Andrew Dunn has spent the last 25 years chasing a seemingly simple question: How can surgeons actually see what's happening to blood flow inside the brain while they're operating? Now, after nearly three decades of work, his team at the University of Texas at Austin has delivered an answer that could reshape the way neurosurgeons work.
The stakes could not be higher. During brain surgery, even a brief interruption in blood flow can mean the difference between a patient walking out fully recovered and living with permanent, life-altering damage. Yet tracking that flow across the entire surgical field has remained one of the most fundamental and challenging problems in the operating room. Surgeons have lacked a practical way to see quantitative, moment-by-moment measurements of how blood is moving through the tissue they're operating on.
The technology Dunn's lab developed, called sinusoidal intensity modulation speckle imaging (SIMSI), builds on decades of research into laser speckle contrast imaging—a technique already used in biomedical research. When laser light hits tissue, the moving red blood cells create a distinctive granular, shimmering pattern. By analyzing how that pattern blurs, researchers can map blood flow across an entire field of view at once, without touching the tissue or injecting dyes. The problem was that conventional speckle imaging could only tell surgeons whether flow was increasing or decreasing, not by how much or what the absolute measurements were.
SIMSI changes that equation with an elegant solution. By adding precise modulation to the laser illumination—varying the light intensity in a sinusoidal pattern at controlled frequencies during each camera exposure—the team encoded information about fast blood flow dynamics directly into the speckle images themselves. Hengfa Lu, a postdoctoral fellow in Dunn's Functional Optical Imaging Laboratory who led the development of the SIMSI framework, explains the significance: "By intentionally modulating the illumination during the exposure and using a newly derived imaging model, we can recover fast blood flow dynamics that would otherwise be averaged out."

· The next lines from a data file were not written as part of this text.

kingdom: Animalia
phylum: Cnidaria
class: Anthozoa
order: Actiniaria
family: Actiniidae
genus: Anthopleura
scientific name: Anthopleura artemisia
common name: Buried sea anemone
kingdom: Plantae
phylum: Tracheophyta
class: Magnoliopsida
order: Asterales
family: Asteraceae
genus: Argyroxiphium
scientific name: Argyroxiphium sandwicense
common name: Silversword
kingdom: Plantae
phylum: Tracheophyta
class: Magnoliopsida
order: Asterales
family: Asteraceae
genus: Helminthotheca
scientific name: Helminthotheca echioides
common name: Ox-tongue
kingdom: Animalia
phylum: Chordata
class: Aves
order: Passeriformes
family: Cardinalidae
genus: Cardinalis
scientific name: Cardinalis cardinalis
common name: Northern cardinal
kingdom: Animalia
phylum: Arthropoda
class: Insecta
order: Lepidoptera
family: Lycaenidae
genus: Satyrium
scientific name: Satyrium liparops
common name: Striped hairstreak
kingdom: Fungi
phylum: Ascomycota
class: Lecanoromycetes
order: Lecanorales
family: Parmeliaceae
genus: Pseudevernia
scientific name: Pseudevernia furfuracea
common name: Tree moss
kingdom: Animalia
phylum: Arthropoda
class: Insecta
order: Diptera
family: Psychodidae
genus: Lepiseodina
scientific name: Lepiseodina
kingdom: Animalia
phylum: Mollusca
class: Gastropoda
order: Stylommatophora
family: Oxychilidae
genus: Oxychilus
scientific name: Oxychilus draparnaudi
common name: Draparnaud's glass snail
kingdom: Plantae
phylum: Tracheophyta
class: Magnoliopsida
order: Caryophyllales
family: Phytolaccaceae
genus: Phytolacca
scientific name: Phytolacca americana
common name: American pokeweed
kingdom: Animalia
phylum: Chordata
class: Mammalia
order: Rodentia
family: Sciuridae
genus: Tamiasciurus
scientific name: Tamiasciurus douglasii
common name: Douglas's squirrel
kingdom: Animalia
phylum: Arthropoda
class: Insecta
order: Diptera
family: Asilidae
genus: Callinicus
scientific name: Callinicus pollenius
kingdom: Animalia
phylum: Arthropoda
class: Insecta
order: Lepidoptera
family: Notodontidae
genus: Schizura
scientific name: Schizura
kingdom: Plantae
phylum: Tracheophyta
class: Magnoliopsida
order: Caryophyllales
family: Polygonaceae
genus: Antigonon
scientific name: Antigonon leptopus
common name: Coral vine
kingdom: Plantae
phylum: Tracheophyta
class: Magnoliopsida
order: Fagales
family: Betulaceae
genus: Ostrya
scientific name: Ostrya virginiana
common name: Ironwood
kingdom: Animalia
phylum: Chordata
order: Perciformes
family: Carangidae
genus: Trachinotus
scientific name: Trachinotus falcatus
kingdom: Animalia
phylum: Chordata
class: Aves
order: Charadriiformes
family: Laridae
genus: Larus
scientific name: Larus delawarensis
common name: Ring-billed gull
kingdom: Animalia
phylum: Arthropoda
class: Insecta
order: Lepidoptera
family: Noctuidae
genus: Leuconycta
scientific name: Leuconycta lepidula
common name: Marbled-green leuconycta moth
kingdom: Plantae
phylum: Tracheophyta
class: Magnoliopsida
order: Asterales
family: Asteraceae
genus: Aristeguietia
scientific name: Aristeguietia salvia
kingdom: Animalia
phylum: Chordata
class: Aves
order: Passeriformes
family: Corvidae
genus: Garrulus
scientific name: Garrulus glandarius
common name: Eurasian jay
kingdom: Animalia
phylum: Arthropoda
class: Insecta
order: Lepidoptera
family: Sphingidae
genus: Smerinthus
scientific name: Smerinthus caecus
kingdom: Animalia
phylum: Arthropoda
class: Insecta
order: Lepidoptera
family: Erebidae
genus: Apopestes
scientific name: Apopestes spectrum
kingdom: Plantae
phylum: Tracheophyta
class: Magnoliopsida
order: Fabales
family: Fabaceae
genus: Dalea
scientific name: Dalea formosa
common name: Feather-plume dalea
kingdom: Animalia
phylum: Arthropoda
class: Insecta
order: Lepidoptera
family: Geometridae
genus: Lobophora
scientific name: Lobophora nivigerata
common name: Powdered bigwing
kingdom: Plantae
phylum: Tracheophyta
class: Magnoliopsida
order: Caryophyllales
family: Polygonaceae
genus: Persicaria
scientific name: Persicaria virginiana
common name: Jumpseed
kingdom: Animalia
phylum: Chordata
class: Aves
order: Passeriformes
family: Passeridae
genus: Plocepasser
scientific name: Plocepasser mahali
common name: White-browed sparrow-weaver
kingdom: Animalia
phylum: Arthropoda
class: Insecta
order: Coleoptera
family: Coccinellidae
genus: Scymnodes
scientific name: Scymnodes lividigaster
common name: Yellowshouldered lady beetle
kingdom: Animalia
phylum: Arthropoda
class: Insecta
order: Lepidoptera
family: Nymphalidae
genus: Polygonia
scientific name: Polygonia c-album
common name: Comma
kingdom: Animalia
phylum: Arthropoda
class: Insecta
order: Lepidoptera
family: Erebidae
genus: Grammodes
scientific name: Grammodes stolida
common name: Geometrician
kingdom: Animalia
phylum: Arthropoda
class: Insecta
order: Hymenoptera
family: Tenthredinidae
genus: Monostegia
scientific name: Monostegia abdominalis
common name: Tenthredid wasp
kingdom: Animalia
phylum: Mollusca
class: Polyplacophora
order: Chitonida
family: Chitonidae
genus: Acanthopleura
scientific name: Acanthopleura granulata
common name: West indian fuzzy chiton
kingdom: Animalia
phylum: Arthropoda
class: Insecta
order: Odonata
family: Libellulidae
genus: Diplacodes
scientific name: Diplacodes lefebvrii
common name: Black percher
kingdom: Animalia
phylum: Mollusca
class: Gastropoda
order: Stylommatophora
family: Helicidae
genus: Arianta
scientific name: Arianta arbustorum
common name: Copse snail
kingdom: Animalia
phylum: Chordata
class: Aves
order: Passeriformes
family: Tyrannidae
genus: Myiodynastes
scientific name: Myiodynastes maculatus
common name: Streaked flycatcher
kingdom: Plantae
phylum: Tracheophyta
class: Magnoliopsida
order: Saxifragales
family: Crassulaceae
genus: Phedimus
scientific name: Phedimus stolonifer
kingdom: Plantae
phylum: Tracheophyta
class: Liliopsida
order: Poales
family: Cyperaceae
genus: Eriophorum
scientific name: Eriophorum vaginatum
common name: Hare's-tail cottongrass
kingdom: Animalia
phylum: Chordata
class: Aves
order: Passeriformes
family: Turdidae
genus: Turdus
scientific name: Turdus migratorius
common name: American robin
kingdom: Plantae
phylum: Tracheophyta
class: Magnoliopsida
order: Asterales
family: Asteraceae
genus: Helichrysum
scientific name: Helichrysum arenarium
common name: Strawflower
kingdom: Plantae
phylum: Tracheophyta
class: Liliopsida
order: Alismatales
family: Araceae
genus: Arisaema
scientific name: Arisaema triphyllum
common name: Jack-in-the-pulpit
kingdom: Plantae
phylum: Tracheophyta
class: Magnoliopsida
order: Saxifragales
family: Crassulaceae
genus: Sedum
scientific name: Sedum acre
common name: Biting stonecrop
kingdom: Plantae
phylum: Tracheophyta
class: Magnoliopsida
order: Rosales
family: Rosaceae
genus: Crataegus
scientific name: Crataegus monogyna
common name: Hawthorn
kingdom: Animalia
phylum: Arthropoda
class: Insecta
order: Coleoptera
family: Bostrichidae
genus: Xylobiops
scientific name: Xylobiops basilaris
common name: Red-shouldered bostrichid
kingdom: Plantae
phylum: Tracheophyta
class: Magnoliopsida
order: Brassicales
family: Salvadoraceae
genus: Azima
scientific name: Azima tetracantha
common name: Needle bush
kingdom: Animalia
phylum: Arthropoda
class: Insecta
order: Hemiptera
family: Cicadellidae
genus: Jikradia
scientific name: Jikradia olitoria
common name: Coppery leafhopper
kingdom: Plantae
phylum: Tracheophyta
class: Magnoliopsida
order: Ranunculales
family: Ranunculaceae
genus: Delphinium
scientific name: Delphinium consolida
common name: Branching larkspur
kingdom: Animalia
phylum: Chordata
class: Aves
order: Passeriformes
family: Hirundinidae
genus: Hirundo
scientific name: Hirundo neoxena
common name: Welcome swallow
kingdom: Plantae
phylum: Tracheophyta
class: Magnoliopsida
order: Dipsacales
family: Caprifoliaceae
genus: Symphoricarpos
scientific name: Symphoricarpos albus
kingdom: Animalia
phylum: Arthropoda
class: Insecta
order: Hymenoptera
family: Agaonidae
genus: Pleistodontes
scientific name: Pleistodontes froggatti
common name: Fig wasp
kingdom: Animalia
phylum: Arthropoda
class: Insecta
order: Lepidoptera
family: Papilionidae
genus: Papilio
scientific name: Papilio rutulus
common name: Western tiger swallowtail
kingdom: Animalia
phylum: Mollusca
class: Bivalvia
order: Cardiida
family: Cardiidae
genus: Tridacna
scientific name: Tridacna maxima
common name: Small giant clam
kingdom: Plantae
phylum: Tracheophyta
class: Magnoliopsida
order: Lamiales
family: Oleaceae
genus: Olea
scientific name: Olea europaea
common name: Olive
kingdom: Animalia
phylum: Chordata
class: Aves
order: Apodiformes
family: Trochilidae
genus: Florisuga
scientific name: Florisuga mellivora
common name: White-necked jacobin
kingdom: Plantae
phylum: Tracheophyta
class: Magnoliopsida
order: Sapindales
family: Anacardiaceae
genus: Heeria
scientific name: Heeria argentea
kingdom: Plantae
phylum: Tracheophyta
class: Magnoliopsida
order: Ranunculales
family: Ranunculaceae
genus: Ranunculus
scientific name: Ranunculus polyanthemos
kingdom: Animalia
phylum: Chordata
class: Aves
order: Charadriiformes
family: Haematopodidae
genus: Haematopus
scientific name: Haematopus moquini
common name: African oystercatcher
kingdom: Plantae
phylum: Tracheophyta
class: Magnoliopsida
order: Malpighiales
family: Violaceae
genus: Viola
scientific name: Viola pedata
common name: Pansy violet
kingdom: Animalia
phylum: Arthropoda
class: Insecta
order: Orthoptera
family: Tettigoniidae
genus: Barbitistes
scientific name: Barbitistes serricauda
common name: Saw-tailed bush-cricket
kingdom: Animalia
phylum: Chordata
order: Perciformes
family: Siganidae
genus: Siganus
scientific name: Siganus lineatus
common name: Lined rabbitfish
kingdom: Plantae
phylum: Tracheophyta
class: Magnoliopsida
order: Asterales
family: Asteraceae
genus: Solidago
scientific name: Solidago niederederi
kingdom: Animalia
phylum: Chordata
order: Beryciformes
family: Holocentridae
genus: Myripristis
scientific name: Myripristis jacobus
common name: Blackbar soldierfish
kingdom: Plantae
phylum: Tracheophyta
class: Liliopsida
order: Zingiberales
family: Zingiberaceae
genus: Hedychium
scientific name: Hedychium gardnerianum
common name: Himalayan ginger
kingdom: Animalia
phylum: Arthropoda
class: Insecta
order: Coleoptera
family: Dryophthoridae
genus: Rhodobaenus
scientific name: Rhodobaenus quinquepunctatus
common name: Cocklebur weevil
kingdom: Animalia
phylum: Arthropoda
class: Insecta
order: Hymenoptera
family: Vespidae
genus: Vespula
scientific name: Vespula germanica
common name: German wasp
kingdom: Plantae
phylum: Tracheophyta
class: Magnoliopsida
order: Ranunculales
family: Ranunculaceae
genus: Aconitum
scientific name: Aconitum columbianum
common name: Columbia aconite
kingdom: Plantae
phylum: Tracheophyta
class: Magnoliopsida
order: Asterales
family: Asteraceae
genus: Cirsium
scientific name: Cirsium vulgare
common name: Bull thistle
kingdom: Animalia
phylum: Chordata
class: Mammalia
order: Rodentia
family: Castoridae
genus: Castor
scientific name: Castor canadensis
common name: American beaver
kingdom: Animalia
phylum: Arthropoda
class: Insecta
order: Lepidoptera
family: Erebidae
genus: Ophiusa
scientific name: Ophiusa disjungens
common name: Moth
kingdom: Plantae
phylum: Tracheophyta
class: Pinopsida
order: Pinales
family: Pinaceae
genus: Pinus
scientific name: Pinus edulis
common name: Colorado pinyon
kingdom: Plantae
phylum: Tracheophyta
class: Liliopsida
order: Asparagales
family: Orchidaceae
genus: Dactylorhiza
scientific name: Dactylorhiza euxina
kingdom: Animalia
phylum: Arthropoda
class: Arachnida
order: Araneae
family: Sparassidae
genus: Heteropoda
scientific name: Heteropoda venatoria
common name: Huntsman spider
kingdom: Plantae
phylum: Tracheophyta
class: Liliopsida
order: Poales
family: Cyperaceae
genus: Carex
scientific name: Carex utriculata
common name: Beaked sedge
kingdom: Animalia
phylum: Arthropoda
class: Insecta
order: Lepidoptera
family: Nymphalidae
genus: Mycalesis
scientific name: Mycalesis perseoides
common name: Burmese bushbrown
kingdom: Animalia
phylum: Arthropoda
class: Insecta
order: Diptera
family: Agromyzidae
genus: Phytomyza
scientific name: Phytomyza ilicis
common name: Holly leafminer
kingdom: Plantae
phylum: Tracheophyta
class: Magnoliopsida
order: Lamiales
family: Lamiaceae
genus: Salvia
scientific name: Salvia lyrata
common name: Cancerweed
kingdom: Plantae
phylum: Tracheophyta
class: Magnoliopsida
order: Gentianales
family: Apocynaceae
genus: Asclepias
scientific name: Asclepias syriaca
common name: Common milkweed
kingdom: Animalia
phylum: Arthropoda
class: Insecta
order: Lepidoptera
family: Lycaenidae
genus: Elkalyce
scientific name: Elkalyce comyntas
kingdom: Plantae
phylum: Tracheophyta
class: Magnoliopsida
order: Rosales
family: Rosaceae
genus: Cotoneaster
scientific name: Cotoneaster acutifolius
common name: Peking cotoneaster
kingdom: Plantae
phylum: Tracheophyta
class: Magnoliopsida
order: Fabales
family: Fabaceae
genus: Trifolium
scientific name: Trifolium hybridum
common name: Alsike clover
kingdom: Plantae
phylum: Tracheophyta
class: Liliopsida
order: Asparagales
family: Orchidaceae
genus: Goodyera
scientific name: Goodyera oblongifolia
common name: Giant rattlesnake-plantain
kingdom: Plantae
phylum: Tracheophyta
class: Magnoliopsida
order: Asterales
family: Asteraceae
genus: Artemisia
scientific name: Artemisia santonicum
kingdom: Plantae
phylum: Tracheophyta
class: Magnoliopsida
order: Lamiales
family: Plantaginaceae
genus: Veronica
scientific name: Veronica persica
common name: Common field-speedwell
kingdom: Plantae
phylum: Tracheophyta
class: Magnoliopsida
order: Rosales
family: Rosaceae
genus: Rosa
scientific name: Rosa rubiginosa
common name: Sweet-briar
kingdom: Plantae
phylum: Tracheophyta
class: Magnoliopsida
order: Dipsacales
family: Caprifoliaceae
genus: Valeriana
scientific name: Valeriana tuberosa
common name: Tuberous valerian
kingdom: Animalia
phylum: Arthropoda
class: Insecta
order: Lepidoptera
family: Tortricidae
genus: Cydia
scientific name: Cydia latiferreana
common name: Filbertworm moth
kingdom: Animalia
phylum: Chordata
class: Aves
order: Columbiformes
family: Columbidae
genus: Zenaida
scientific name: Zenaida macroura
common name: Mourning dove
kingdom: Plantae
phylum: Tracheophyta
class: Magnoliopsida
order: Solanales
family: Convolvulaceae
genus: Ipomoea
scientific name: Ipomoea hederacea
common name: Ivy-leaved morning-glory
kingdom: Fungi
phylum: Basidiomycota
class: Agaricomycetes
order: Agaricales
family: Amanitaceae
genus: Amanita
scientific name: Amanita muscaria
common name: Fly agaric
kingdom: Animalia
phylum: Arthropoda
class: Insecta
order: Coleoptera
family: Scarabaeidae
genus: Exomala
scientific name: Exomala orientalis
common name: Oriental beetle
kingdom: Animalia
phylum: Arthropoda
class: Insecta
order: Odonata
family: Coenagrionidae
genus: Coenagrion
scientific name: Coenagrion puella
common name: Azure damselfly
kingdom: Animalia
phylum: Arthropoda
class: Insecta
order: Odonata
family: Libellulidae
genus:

What makes this breakthrough practical is what it doesn't require. SIMSI works with standard camera hardware—no high-speed cameras needed, no tissue contact, no complex injectable tracers. The result is a quantitative, real-time map of blood flow dynamics across a wide surgical field, made with equipment already familiar to hospital operating rooms.
Dunn's journey to this moment began in 2001 when he documented the first use of laser speckle to image brain blood flow. In 2010, he translated the technology into the operating room for the first time. This latest advancement, published in the Proceedings of the National Academy of Sciences, represents a maturation of that vision into something clinically practical.
The applications extend well beyond neurosurgery. SIMSI could improve monitoring during cardiac surgery, help assess tissue viability in reconstructive procedures, guide treatment decisions in stroke care, and support research into conditions ranging from dementia to traumatic brain injury. In 2024, Dunn worked with UT's Discovery to Impact commercialization hub to license his SpeckleView surgical imaging platform to Austin-based medical device startup Dynamic Light—a sign that the technology is ready to leave the laboratory and enter hospitals.
For neurosurgeons and their patients, that transition from research to the operating room represents something profound: a way to see more clearly, make better decisions, and ultimately, prevent the kind of damage that can alter a life in an instant.